Give the data again in full, without pictures.

━━━━━━━━━━━━━━━━━━━━━━━━━━━━━━

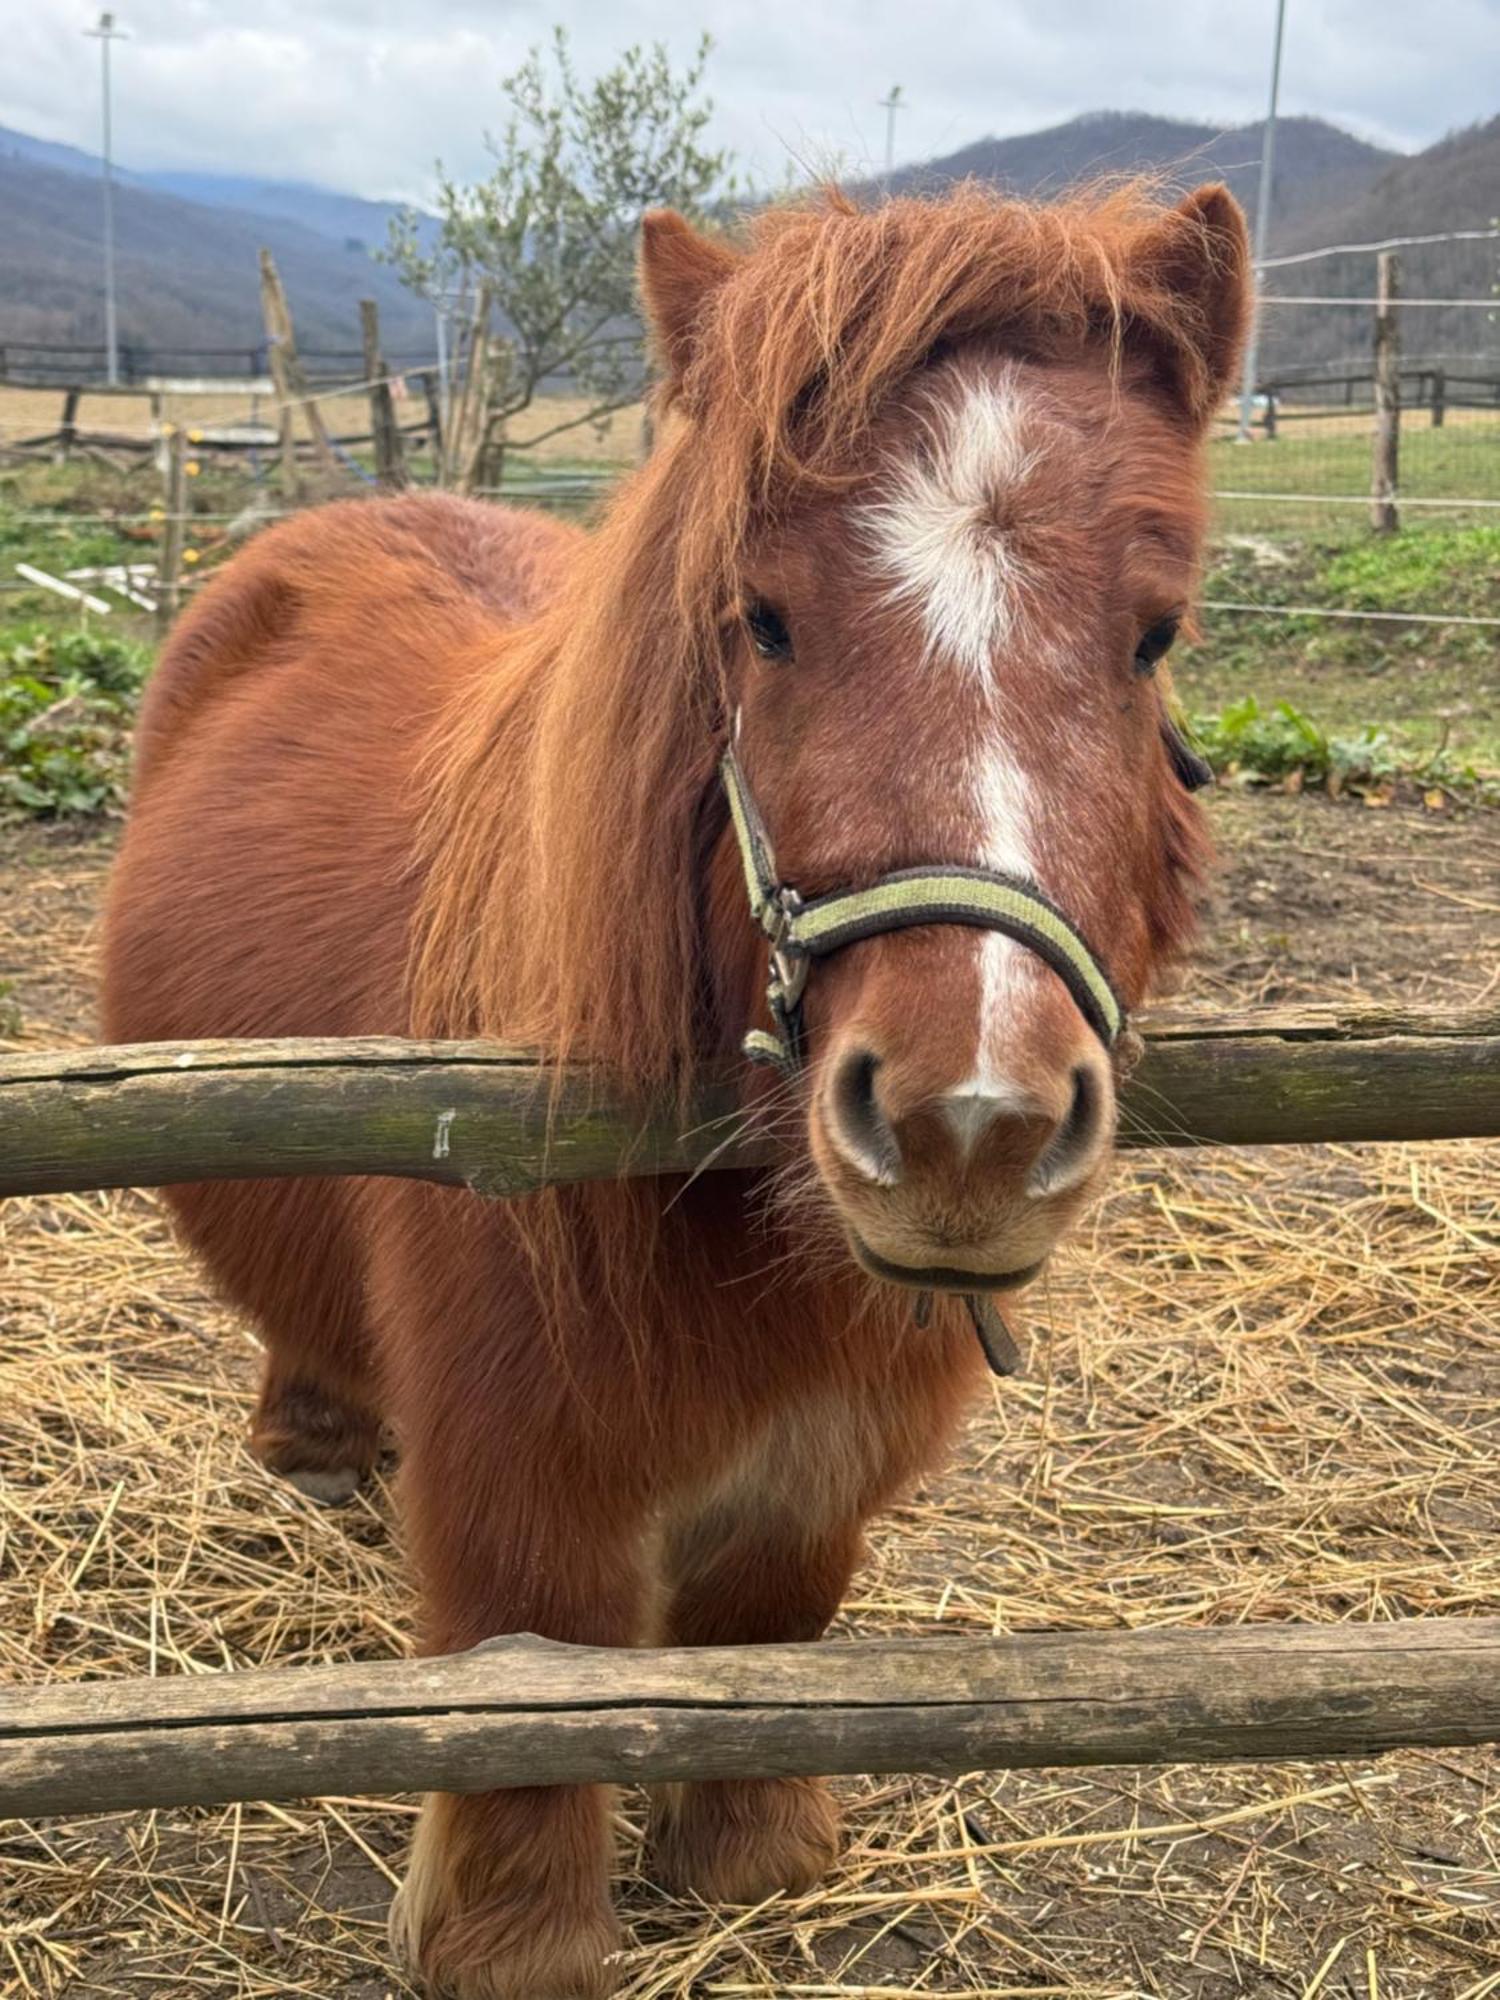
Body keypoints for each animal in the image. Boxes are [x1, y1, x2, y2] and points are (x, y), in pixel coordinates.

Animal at [103, 180, 1256, 1992]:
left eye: (1154, 637)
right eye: (763, 621)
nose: (969, 1126)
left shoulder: (828, 1449)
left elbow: (766, 1624)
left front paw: (748, 1861)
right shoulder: (516, 1467)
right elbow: (538, 1686)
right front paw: (516, 1943)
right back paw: (316, 1447)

━━━━━━━━━━━━━━━━━━━━━━━━━━━━━━

OUTPUT FOR THIS EXERCISE:
Body keypoints for each animal in the image. Boxes are [x1, y1, x2, y2] and points are (x, y), in pixel coordinates.

Animal at [103, 180, 1256, 1992]:
left eye: (1154, 637)
right eye: (763, 621)
nose: (969, 1126)
left shoulder: (828, 1449)
left elbow: (766, 1624)
left front paw: (748, 1861)
right shoulder: (516, 1467)
right elbow: (538, 1686)
right front paw: (516, 1943)
right back paw: (316, 1447)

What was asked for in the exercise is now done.